U.S. Interstates 80, 580, 880 and 980 come together in Oakland, along with state highways 24, 13, 123, 61 and 112. More than 184,000 vehicles travel westbound and 160,000 vehicles travel eastbound on I-580 past Lakeshore Avenue daily, while more than 215,000 vehicles traverse southbound and 211,000 vehicle travel northbound on I-880 at 29th/Fruitvale Avenues.
Oakland’s waterfront location allows for frequent commuter service on the Alameda/Oakland ferry to San Francisco’s Ferry Building and PIER 39. Service also runs to Pacific Bell Park and on weekends to Angel Island, a nature lover’s paradise.

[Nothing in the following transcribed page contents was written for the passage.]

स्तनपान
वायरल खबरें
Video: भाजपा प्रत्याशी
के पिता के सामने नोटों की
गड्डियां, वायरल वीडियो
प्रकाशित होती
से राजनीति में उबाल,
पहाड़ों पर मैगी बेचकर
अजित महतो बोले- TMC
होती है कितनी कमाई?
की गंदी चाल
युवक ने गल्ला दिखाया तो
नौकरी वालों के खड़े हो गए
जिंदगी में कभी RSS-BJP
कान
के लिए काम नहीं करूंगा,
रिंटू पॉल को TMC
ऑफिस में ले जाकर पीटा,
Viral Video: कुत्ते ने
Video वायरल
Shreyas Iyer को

The 511 Regional Rideshare Program is a free service that introduces commuters to people who live and work nearby, to carpool, vanpool or even bike to work together. Ridesharing benefits include access to the Bay Area's growing network of carpool lanes, free park-and-ride lots, and a host of commute incentives.
Thanks to the exceptional transit systems in Oakland, many residents choose not to own a car of their own. Car sharing allows use of a car by making vehicles available on a per use basis without incurring the ownership costs. City CarShare offers car shares at 10 Oakland locations including City Center, Rockridge, Lake Merritt, West Oakland, Downtown, Adams Point, Grand Avenue, Old Oakland and Piedmont Avenue. Zipcar offers car shares at six locations including Downtown Oakland, Jack London Square, Lake Merritt, Old Oakland, Adams Point and Rockridge.
Oakland has an excellent public transit system. Oakland is the hub for the Bay Area Rapid Transit District (BART), the high-speed, regional rail system with 104-miles of track including the 3.6-mile Transbay tube. With eight stations in Oakland, it is easy to jump on a train to downtown Oakland and other Bay Area cities. A trip from City Center in Oakland to downtown San Francisco takes 11 minutes. Other transit services include AC Transit bus service and Amtrak service with multiple departures daily on three routes linking to the Pacific Northwest, Southern California and the Central Valley including the Capitol Corridor line which is the third-most popluar line in Amtrak's national rail network.
The reach and ease-of-use of these transit systems make commuting to Oakland a quick and affordable option for your employees who live in neighboring cities.
511 is a toll-free phone and Web service that consolidates Bay Area transportation-related information into a one-stop resource. This easy three-digit number provides up-to-the-minute information on traffic conditions and incidents, details on public transportation routes and fares, instant carpool and vanpool referrals, bicycling information and more.